▸ **Given entries**
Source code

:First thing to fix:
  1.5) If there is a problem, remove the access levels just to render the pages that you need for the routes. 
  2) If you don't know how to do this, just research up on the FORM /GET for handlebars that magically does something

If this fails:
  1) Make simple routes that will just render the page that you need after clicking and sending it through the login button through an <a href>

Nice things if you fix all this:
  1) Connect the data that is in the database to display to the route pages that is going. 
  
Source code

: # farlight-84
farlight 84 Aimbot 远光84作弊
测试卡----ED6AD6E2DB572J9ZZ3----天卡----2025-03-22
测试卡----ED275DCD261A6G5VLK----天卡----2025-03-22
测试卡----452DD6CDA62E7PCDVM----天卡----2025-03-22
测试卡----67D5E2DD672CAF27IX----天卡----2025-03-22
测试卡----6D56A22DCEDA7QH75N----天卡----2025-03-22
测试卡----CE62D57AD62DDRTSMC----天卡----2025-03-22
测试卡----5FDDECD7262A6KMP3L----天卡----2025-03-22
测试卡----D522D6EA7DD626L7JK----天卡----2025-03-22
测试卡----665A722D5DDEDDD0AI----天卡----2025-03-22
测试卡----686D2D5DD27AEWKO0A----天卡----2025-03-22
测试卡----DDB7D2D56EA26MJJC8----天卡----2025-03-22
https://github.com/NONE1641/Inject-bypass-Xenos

▸ **Task requirements**
Each record above has to be set down again, word for word.

▸ **Result below**
Source code

:First thing to fix:
  1.5) If there is a problem, remove the access levels just to render the pages that you need for the routes. 
  2) If you don't know how to do this, just research up on the FORM /GET for handlebars that magically does something

If this fails:
  1) Make simple routes that will just render the page that you need after clicking and sending it through the login button through an <a href>

Nice things if you fix all this:
  1) Connect the data that is in the database to display to the route pages that is going. 
  
Source code

: # farlight-84
farlight 84 Aimbot 远光84作弊
测试卡----ED6AD6E2DB572J9ZZ3----天卡----2025-03-22
测试卡----ED275DCD261A6G5VLK----天卡----2025-03-22
测试卡----452DD6CDA62E7PCDVM----天卡----2025-03-22
测试卡----67D5E2DD672CAF27IX----天卡----2025-03-22
测试卡----6D56A22DCEDA7QH75N----天卡----2025-03-22
测试卡----CE62D57AD62DDRTSMC----天卡----2025-03-22
测试卡----5FDDECD7262A6KMP3L----天卡----2025-03-22
测试卡----D522D6EA7DD626L7JK----天卡----2025-03-22
测试卡----665A722D5DDEDDD0AI----天卡----2025-03-22
测试卡----686D2D5DD27AEWKO0A----天卡----2025-03-22
测试卡----DDB7D2D56EA26MJJC8----天卡----2025-03-22
https://github.com/NONE1641/Inject-bypass-Xenos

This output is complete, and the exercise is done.